Affected cytochrome P450 isoenzymes and drug transporters: OAT3
Pemetrexed is not metabolized to an appreciable extent. In vitro, pemetrexed is a substrate of organic anion transporter 3 (OAT3) and 4 (OAT4). Other in vitro studies with human liver microsomes predict that pemetrexed does not significantly inhibit CYP3A, CYP2D6, CYP2C9, or CYP1A2.

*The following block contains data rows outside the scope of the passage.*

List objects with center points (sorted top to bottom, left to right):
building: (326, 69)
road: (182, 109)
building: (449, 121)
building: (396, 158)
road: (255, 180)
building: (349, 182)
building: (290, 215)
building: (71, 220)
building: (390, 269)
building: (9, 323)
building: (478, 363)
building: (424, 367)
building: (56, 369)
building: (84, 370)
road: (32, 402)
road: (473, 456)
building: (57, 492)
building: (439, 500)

-Route-Specific Pharmacokinetics
Intravenous Route
Systemic exposure and maximum serum concentration increase proportionally with dose over a range of 0.2 mg/m2 to 838 mg/m2; the pharmacokinetics of pemetrexed did not change over multiple treatment cycles.
-Special Populations
Hepatic Impairment
There was no effect of elevated ALT, AST, or total bilirubin on the pharmacokinetics of pemetrexed; however, specific studies in patients with hepatic impairment have not been conducted.
Renal Impairment
Plasma clearance of pemetrexed decreases as renal function decreases, resulting in increased pemetrexed exposure. As compared with patients that had a creatinine clearance (CrCl) of 100 mL/min, the systemic exposure of pemetrexed increased by 13%, 54%, and 65% for patients with a CrCl of 80 mL/minute, 50 mL/minute, and 45 mL/minute, respectively, in a pharmacokinetic analysis. Pemetrexed is not recommended in patients with a creatinine clearance less than 45 mL/min. The ability of pemetrexed to be dialyzed is unknown.
Pediatrics
Single-dose pharmacokinetics of pemetrexed in patients aged 4 to 18 years (n = 22) were similar to those observed in adults in 2 clinical studies.
Geriatric
Age (26 to 80 years) does not have a clinically meaningful effect on the systemic exposure of pemetrexed, based on population pharmacokinetic analyses.
Gender Differences
Gender does not have a clinically meaningful effect on the systemic exposure of pemetrexed, based on population pharmacokinetic analyses.
Ethnic Differences
The pharmacokinetic parameters of pemetrexed are similar in Caucasian patients and Black or African American patients. Insufficient data are available for other ethnic groups.
Other
Third Space Fluid
Pemetrexed plasma concentrations in patients with various solid tumors with stable, mild-to-moderate third space fluid were comparable to those observed in patients without third space fluid collections. The effect of severe third space fluid on pemetrexed pharmacokinetics is unknown.
Pharmacodynamics
Pemetrexed showed synergistic inhibitory effects when combined with cisplatin on the in vitro growth of mesothelioma cell lines (MSTO-211H, NCI-H2052).
Based on population pharmacodynamic analyses, the depth of the ANC nadir correlates with the systemic exposure to pemetrexed and supplementation with folic acid and vitamin B12. There is no cumulative effect of pemetrexed exposure on ANC nadir over multiple treatment cycles.